Helen Seager: This is a wonderful new Nantucket book.  It is meticulously researched and tells the stories of people who did the work that made the island great: Native Americans, enslaved Blacks, free Blacks, Cape Verdeans, South Sea islanders, from the Far East, Canada, Ireland, Finland. Fran Karttunen has done a remarkable job of first documenting, then telling peoples' stories, and her index is masterful. The book was published by Spinner Publications of New Bedford. It is beautifully and sensitively designed and illustrated; Spinner's designers are the best. I wish every community in the nation could have a book like this!

Ben Simons, Nantucket Historical Association: What a pleasure it is to read through The Other Islanders! I think it is a great service to the island’s history, written with such a positive, sober spirit! I also wanted to pass along praise for your book that I received by chance recently. Jennifer Bunting, publisher at Tilbury House press in Maine, and her husband Bill Bunting, author of books on Maine maritime history, just got a copy of the book, and were extremely impressed, and wanted to say how important they thought it was. I believe they are involved in a project to shed light on Maine’s “other islanders” or “other citizens.”

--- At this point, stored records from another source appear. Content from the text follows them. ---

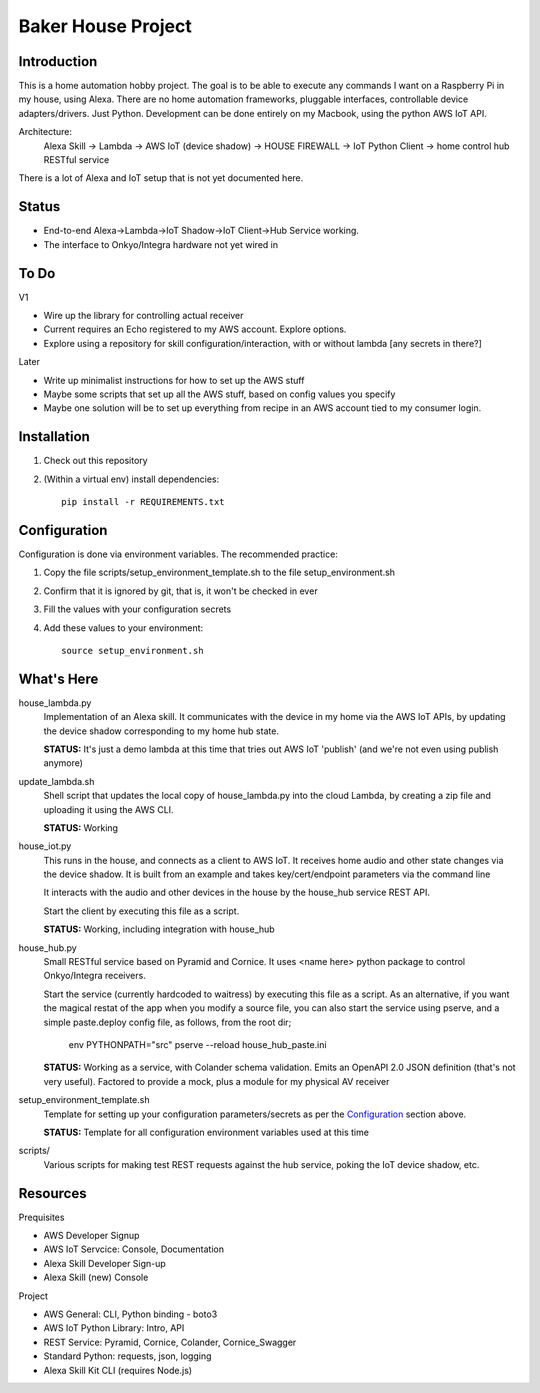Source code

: =======================
Baker House Project
=======================

Introduction
------------

This is a home automation hobby project. The goal
is to be able to execute any commands I want on a Raspberry Pi 
in my house, using Alexa. There are no home automation frameworks, pluggable interfaces, controllable device adapters/drivers. Just Python. Development can be done entirely on my Macbook, using the python AWS IoT API.

Architecture:
    Alexa Skill -> Lambda -> AWS IoT (device shadow) -> HOUSE FIREWALL -> IoT Python Client -> home control hub RESTful service

There is a lot of Alexa and IoT setup that is not yet documented here.


Status
------

* End-to-end Alexa->Lambda->IoT Shadow->IoT Client->Hub Service working.
* The interface to Onkyo/Integra hardware not yet wired in

To Do
-----

V1

* Wire up the library for controlling actual receiver
* Current requires an Echo registered to my AWS account. Explore options.
* Explore using a repository for skill configuration/interaction, with or without lambda [any secrets in there?]

Later

* Write up minimalist instructions for how to set up the AWS stuff
* Maybe some scripts that set up all the AWS stuff, based on config values you specify
* Maybe one solution will be to set up everything from recipe in an AWS account tied to my consumer login.


Installation
------------

#. Check out this repository
#. (Within a virtual env) install dependencies::

    pip install -r REQUIREMENTS.txt


Configuration
-------------
Configuration is done via environment variables. The recommended practice:

#. Copy the file scripts/setup_environment_template.sh to the file setup_environment.sh
#. Confirm that it is ignored by git, that is, it won't be checked in ever
#. Fill the values with your configuration secrets
#. Add these values to your environment::

     source setup_environment.sh

What's Here
-----------

house_lambda.py
  Implementation of an Alexa skill. It communicates
  with the device in my home via the AWS IoT APIs,
  by updating the device shadow corresponding to my home hub state.

  **STATUS:** It's just a demo lambda at this time that tries out AWS IoT 'publish' (and we're not even using publish anymore)

update_lambda.sh
  Shell script that updates the local copy of house_lambda.py into the cloud Lambda,
  by creating a zip file and uploading it using the AWS CLI.

  **STATUS:** Working

house_iot.py
  This runs in the house, and connects as a client to AWS IoT. It receives 
  home audio and other state changes via the device shadow. It is built from an example 
  and takes key/cert/endpoint parameters via the command line

  It interacts with the audio and other devices in the house by the house_hub service REST API.

  Start the client by executing this file as a script.

  **STATUS:** Working, including integration with house_hub

house_hub.py
  Small RESTful service based on Pyramid and Cornice. It uses <name here> python package to control Onkyo/Integra receivers.

  Start the service (currently hardcoded to waitress) by executing this file as a script.
  As an alternative, if you want the magical restat of the app when you modify a source file, you can also start the service using pserve,
  and a simple paste.deploy config file, as follows, from the root dir;

    env PYTHONPATH="src" pserve --reload house_hub_paste.ini


  **STATUS:** Working as a service, with Colander schema validation. Emits an OpenAPI 2.0 JSON definition (that's not very useful).
  Factored to provide a mock, plus a module for my physical AV receiver

setup_environment_template.sh
  Template for setting up your configuration parameters/secrets as per the `Configuration`_ section above.

  **STATUS:** Template for all configuration environment variables used at this time

scripts/
    Various scripts for making test REST requests against the hub service, poking the IoT device shadow, etc.

Resources
---------

Prequisites

* AWS Developer Signup
* AWS IoT Servcice: Console, Documentation
* Alexa Skill Developer Sign-up
* Alexa Skill (new) Console

Project

* AWS General: CLI, Python binding - boto3
* AWS IoT Python Library: Intro, API
* REST Service: Pyramid, Cornice, Colander, Cornice_Swagger
* Standard Python: requests, json, logging
* Alexa Skill Kit CLI (requires Node.js)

Lamont Thomas, biographer of Paul Cuffe: An impressive job of integrating mainland, maritime, "coof," island, Native, religious, British, African ... culture! For the first time, the mish-mash makes sense to me. It's as though you had lived through it all in a former life. Thanks for your astonishing work.

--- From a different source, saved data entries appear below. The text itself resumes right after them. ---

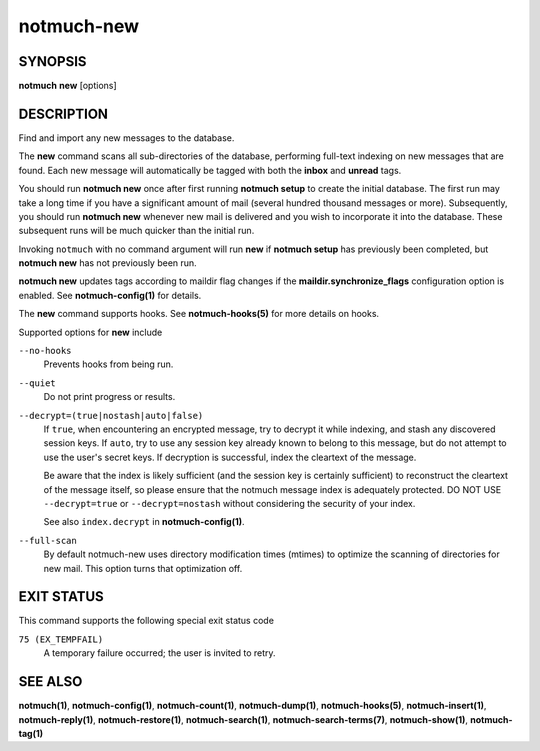 ===========
notmuch-new
===========

SYNOPSIS
========

**notmuch** **new** [options]

DESCRIPTION
===========

Find and import any new messages to the database.

The **new** command scans all sub-directories of the database,
performing full-text indexing on new messages that are found. Each new
message will automatically be tagged with both the **inbox** and
**unread** tags.

You should run **notmuch new** once after first running **notmuch
setup** to create the initial database. The first run may take a long
time if you have a significant amount of mail (several hundred thousand
messages or more). Subsequently, you should run **notmuch new** whenever
new mail is delivered and you wish to incorporate it into the database.
These subsequent runs will be much quicker than the initial run.

Invoking ``notmuch`` with no command argument will run **new** if
**notmuch setup** has previously been completed, but **notmuch new** has
not previously been run.

**notmuch new** updates tags according to maildir flag changes if the
**maildir.synchronize\_flags** configuration option is enabled. See
**notmuch-config(1)** for details.

The **new** command supports hooks. See **notmuch-hooks(5)** for more
details on hooks.

Supported options for **new** include

``--no-hooks``
    Prevents hooks from being run.

``--quiet``
    Do not print progress or results.

``--decrypt=(true|nostash|auto|false)``
    If ``true``, when encountering an encrypted message, try to
    decrypt it while indexing, and stash any discovered session keys.
    If ``auto``, try to use any session key already known to belong to
    this message, but do not attempt to use the user's secret keys.
    If decryption is successful, index the cleartext of the message.

    Be aware that the index is likely sufficient (and the session key
    is certainly sufficient) to reconstruct the cleartext of the
    message itself, so please ensure that the notmuch message index is
    adequately protected.  DO NOT USE ``--decrypt=true`` or
    ``--decrypt=nostash`` without considering the security of your
    index.

    See also ``index.decrypt`` in **notmuch-config(1)**.

``--full-scan``
    By default notmuch-new uses directory modification times (mtimes)
    to optimize the scanning of directories for new mail. This option turns
    that optimization off.

EXIT STATUS
===========

This command supports the following special exit status code

``75 (EX_TEMPFAIL)``
    A temporary failure occurred; the user is invited to retry.

SEE ALSO
========

**notmuch(1)**,
**notmuch-config(1)**,
**notmuch-count(1)**,
**notmuch-dump(1)**,
**notmuch-hooks(5)**,
**notmuch-insert(1)**,
**notmuch-reply(1)**,
**notmuch-restore(1)**,
**notmuch-search(1)**,
**notmuch-search-terms(7)**,
**notmuch-show(1)**,
**notmuch-tag(1)**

Marilou Kratzenstein: Let me tell you that I bought a copy of The Other Islanders and am very impressed with it. We need more of this type of social history, a recounting of the lives of people who otherwise have been overlooked. I love the way it's laid out and the use of sepia, pale green and other "faded" colors. The very look of the book conjures up the era of the people it represents. You get the sensation of examining a historical document.

Vladimir Strelnitski, director of the Maria Mitchell Observatory: Here is a unique history of Nantucket’s people, intermingling scrupulously researched scientific information with gripping historical stories.…Reflected in the small mirror of Nantucket is the uneasy progress of inter-ethnic relations, from blatant xenophobia to tolerance to mutual respect, as shared in touching stories of helping. This is the progress that is making America an unprecedented melting pot of human cultures.

Denise Patmon, University of Massachusetts, Boston: Beginning with the Wampanoag, The Other Islanders provides stories from the diverse groups of people who have set foot on Nantucket shores. The experience of folks from different ethnic groups is told through stories making these everyday people no longer faceless and recognizing their significance to the island, bringing to life former and present-day domestics, bakers, gardeners, and the like.

Nathaniel Philbrick, author of In the Heart of the Sea: Nantucket is known for its Quaker whalemen of old and its billionaires of today, but as The Other Islanders eloquently demonstrates, the real story lies elsewhere.